(425d) 3D Printing of Reactive Porous Media: Impact of Surface Functionalization on Mineral Growth Kinetics

There is a growing need to reduce the level of carbon dioxide (CO₂) in the atmosphere as the increasing atmospheric CO₂ has led to increases in global temperatures and other climate change impacts. Geological carbon sequestration aims to store captured CO₂ in deep geological formations. Therefore, understanding the rates and mechanisms of geochemical reactions is vital in these subsurface systems when exposed to CO2 is critical. As natural samples are heterogeneous and non-duplicative, we investigate methods for fabricating synthetic replicates of reactive rock samples using 3D printing to assess the impact of mineral dissolution and precipitation on porosity and permeability. X-ray Micro CT images of natural samples was used to generate 3D models for fused filament fabrication 3D printing of high impact polystyrene. Surface functionalization was applied to sulfonate the 3D printed surfaces, where the sulphonic acid moieties will subsequently seed calcite growth. FTIR spectroscopy was employed to confirm the surface presence of sulfonic acid groups.
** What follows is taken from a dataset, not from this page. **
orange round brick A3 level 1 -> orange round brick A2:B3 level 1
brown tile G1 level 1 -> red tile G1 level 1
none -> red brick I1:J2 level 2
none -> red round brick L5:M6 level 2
Precipitation of calcite crystals on 2D reactive HIPS films was evaluated gravimetrically, by X-ray Micro-CT and by XRD analysis. Weight based precipitation experiments show gradual increase in the calcite deposition on the 2D films over time. To analyze the effect of surface functionalization, the 2D films were surface functionalized over time and calcite deposition flow experiments were performed and confirmed that increase in surface functionalization facilitates improved deposition of calcite on 2D films. This approach is extended to 3D printed core samples and batch experiment showed internal precipitation of calcite as confirmed by XRD. Overall, this study helps to evaluate the reactive rock sample replicate’s mineral reaction and precipitation within the porous structures using 3D printing, mimicking geochemical reactions from geochemical systems, and facilitating the understanding of geological reactions caused by CO₂ storage in sub-surface systems.